*** Block opens ***

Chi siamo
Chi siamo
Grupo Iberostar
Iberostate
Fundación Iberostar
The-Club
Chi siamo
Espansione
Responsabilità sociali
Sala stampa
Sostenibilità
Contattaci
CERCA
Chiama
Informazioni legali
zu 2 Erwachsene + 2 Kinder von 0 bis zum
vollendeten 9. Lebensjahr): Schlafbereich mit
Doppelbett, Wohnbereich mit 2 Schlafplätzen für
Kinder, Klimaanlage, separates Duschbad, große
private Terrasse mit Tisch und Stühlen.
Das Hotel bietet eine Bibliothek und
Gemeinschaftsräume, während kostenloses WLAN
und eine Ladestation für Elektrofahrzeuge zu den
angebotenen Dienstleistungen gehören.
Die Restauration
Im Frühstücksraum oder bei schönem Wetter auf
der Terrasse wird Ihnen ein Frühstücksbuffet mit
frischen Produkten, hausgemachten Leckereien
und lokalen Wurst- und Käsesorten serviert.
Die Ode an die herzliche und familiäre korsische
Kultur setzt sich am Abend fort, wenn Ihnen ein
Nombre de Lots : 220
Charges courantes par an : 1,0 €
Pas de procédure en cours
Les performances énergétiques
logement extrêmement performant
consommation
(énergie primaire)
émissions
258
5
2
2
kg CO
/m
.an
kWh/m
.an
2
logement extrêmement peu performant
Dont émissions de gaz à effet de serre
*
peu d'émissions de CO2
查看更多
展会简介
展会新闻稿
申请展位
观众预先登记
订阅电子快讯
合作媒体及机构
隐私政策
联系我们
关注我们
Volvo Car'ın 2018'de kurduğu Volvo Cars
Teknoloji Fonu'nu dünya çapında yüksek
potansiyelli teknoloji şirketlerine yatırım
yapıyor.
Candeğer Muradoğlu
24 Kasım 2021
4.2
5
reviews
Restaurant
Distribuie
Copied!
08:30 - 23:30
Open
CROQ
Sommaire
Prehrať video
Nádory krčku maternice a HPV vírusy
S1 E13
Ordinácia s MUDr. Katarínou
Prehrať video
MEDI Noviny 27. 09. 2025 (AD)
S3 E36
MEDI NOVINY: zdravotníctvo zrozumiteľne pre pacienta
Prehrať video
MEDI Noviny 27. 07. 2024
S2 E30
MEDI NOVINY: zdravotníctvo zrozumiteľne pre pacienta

*** Block closes ***

Required work: Gather every line from the listing above in which the word "Terrasse" appears.

Response area:
private Terrasse mit Tisch und Stühlen.
der Terrasse wird Ihnen ein Frühstücksbuffet mit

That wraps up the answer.